Solução 3: dedicar circuito ao frigorífico (puxar cabo novo do quadro à tomada do frigorífico). Custo: 100-200 €. Garante que frigorífico tem 16 A só para ele.
Solução 4: se compressor degradado — substituir frigorífico (frigoríficos eficientes consomem 50% menos energia + arranque mais suave).
Solução 5: avaliar carga total da cozinha. Se houver muitos equipamentos pesados: reorganizar circuitos (ex: 1 circuito para frigorífico + iluminação; outro circuito separado para tomadas de electrodomésticos pesados).
Solução 6: soft-starter para o frigorífico — raro em residencial mas existe (~50-100 €) para compressores comerciais.
Recomendação: verificar primeiro o tipo de disjuntor; se for curva B, simples troca resolve. Se for curva C ou D e ainda dispara, problema mais profundo (compressor, cabo, sobrecarga).
Exercício 8 · Comando de motor (10 pts)
Projecta o esquema eléctrico para o arranque/paragem de um motor 4 kW com: - Botoeira START (NO) e STOP (NC). - Auto-retenção. - Protecção térmica. - Lâmpada de sinalização "motor a funcionar". - Lâmpada vermelha de "alarme térmico" se relé térmico disparar.
Lista componentes e desenha esquema (em texto/ASCII ou descrição).
Lista de componentes:
- F1: fusível protecção comando 2 A.
- S0: botoeira STOP cogumelo vermelho NC.
- S1: botoeira START verde NO.
- KM1: contactor (LC1D12 para motor 4 kW @ 400V, bobina 230V CA).
- F_t: relé térmico (LRD10, gama 4-6 A, ajustado a I_n motor ~9 A).
- H1: lâmpada verde "em funcionamento" 230V.
- H2: lâmpada vermelha "alarme térmico" 230V.
- QF1: disjuntor magnetotérmico tripolar 16A curva D (potência).
- Motor M 4 kW.
Esquema de comando (descritivo):
L (fase) ────┬──── F1 ──── KM1.A1 ── (no fim da linha)
│
├──── KM1.aux1 (NO) ──┐ (auto-retenção)
│ │
├──── S1 (NO) ─────────┤
│ │
└──── S0 (NC) ─────────┤
│
KM1.A1 │
│
F_t.NC (relé térmico)
│
KM1.A2 ── N
Sinalização:
L ──── KM1.aux2(NO) ── H1 (verde) ── N (acende quando motor funciona)
L ──── F_t.NO ── H2 (vermelho) ── N (acende se relé térmico dispara)
Esquema de potência:
L1 ──┬── QF1 ── KM1.1 ── F_t.1 ── M (U)
L2 ──┼── QF1 ── KM1.2 ── F_t.2 ── M (V) Motor 3F
L3 ──┴── QF1 ── KM1.3 ── F_t.3 ── M (W)
│
PE
Funcionamento:
- Estado inicial: nada ligado.
- Premir S1 (start verde): corrente passa por S0 (NC fechado) + S1 (NO premido) + KM1.A1 + F_t.NC + KM1.A2 = bobina activa → KM1 fecha.

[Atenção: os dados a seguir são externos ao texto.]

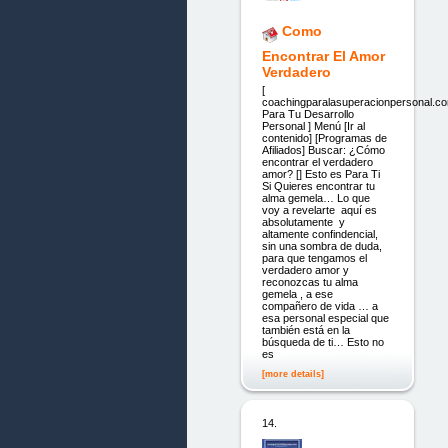
Como
Encontrar El Amor
Verdadero
[
coachingparalasuperacionpersonal.c
Para Tu Desarrollo
Personal ] Menú [Ir al
contenido] [Programas de
Afiliados] Buscar: ¿Cómo
encontrar el verdadero
amor? [] Esto es Para Ti
Si Quieres encontrar tu
alma gemela… Lo que
voy a revelarte aquí es
absolutamente y
altamente confindencial,
sin una sombra de duda,
para que tengamos el
verdadero amor y
reconozcas tu alma
gemela , a ese
compañero de vida … a
esa personal especial que
también está en la
búsqueda de ti… Esto no
es
[more details]
14.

- KM1 fecha os 3 contactos de potência → motor arranca. Também fecha KM1.aux1 (NO) → auto-retenção (já não preciso manter S1 premido).
- Solta S1: KM1.aux1 mantém alimentação à bobina. Motor continua.
- Lâmpada verde H1 acende (KM1.aux2 NO fechado).
- Premir S0 (paragem): corta a alimentação à bobina → KM1 abre → motor para. H1 apaga.
- Se sobrecarga: F_t (térmico) dispara — F_t.NC abre na bobina → KM1 para. F_t.NO fecha → H2 (vermelho) acende. Operador deve resetar F_t e investigar antes de tentar arrancar.
Possíveis melhorias: - Adicionar horímetro (contador de horas de funcionamento) em série com H1. - Adicionar sinalização externa ao quadro (lâmpada visível à distância). - Adicionar buzina para alarme térmico. - Adicionar modo manual/automático com selector e entrada do PLC.